I've met Nick and he's a cool guy, but this is embarassing enough that I think it deserves being decried.

miccio (miccio), Tuesday, 22 March 2005 15:22 (twenty-one years ago)

I mean this song is their worst 'first single off our new album' by far

..."Hash Pipe"?

The Good Dr. Bill (The Good Dr. Bill), Tuesday, 22 March 2005 17:43 (twenty-one years ago)

hash pipe is one of the best songs ever you crazy fool

charleston charge (chaki), Tuesday, 22 March 2005 17:49 (twenty-one years ago)

"Hash Pipe" blows this track away. He's an angry tranvestite prostitute through out the song!

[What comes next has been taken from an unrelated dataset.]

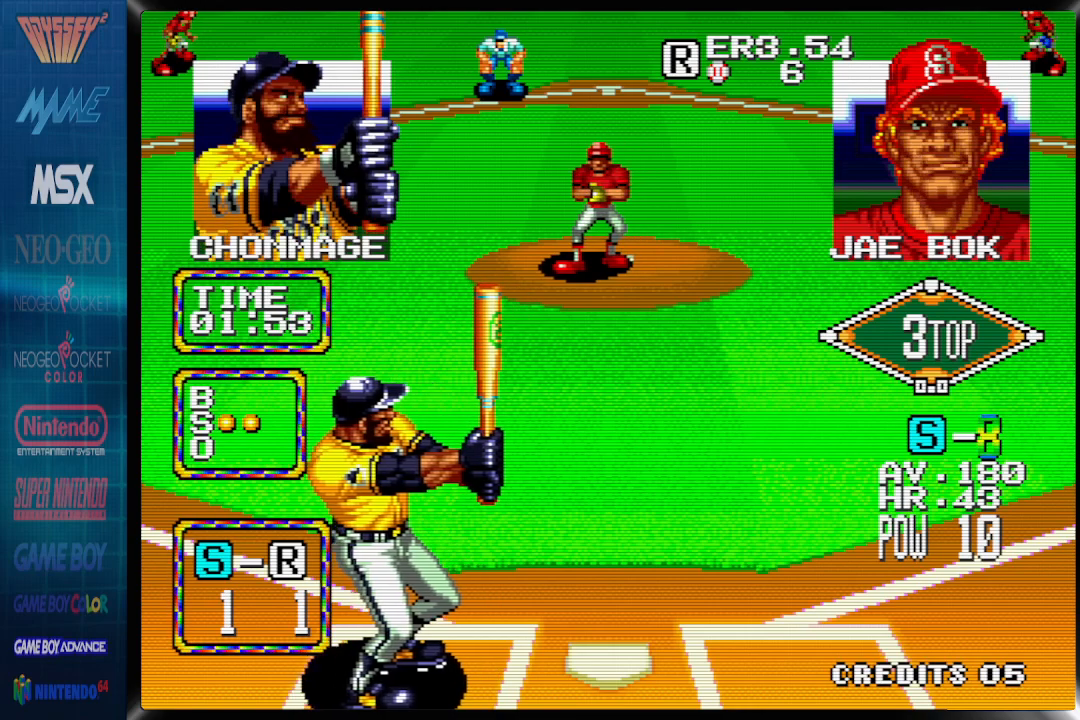
{"buttons": ["DPAD_RIGHT"], "events": [[33, "DPAD_RIGHT", "up"], [200, "DPAD_LEFT", "down"], [333, "DPAD_LEFT", "up"], [450, "DPAD_RIGHT", "down"]]}
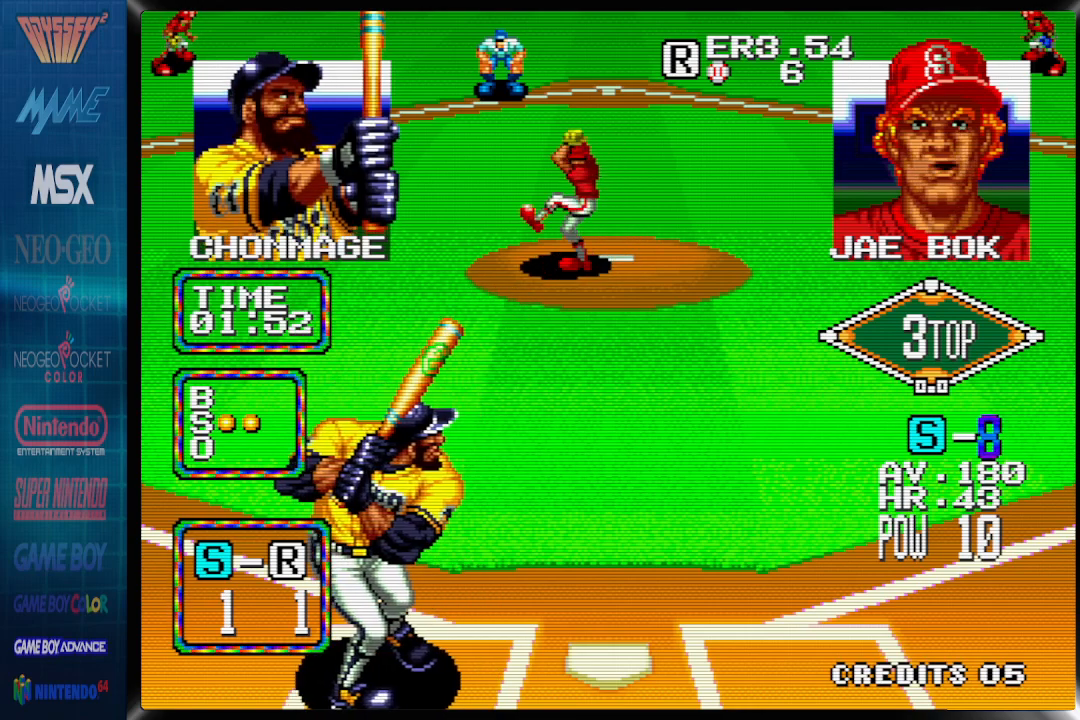
{"buttons": [], "events": [[150, "DPAD_RIGHT", "up"], [350, "DPAD_LEFT", "down"], [450, "DPAD_LEFT", "up"]]}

Sounds like a dope on the bridge of "Beverly Hills."

miccio (miccio), Tuesday, 22 March 2005 17:58 (twenty-one years ago)

"Beverly Hills" makes me worry about that in the near-decade since he last got confessional he's done nothing but take stupid pills.

miccio (miccio), Tuesday, 22 March 2005 17:59 (twenty-one years ago)

no I'm saying that I used to have a similar way of dealing with opposing opinions and espousing my personal favorites.

miccio (miccio), Wednesday, 11 May 2005 21:51 (twenty-one years ago)

and catchy poppy yay is totally valid.

miccio (miccio), Wednesday, 11 May 2005 21:52 (twenty-one years ago)

oh Fever, I didn't mean to specifically pick on you, although that is kind of an unwinnable argument. (xp)

Al (sitcom), Wednesday, 11 May 2005 21:53 (twenty-one years ago)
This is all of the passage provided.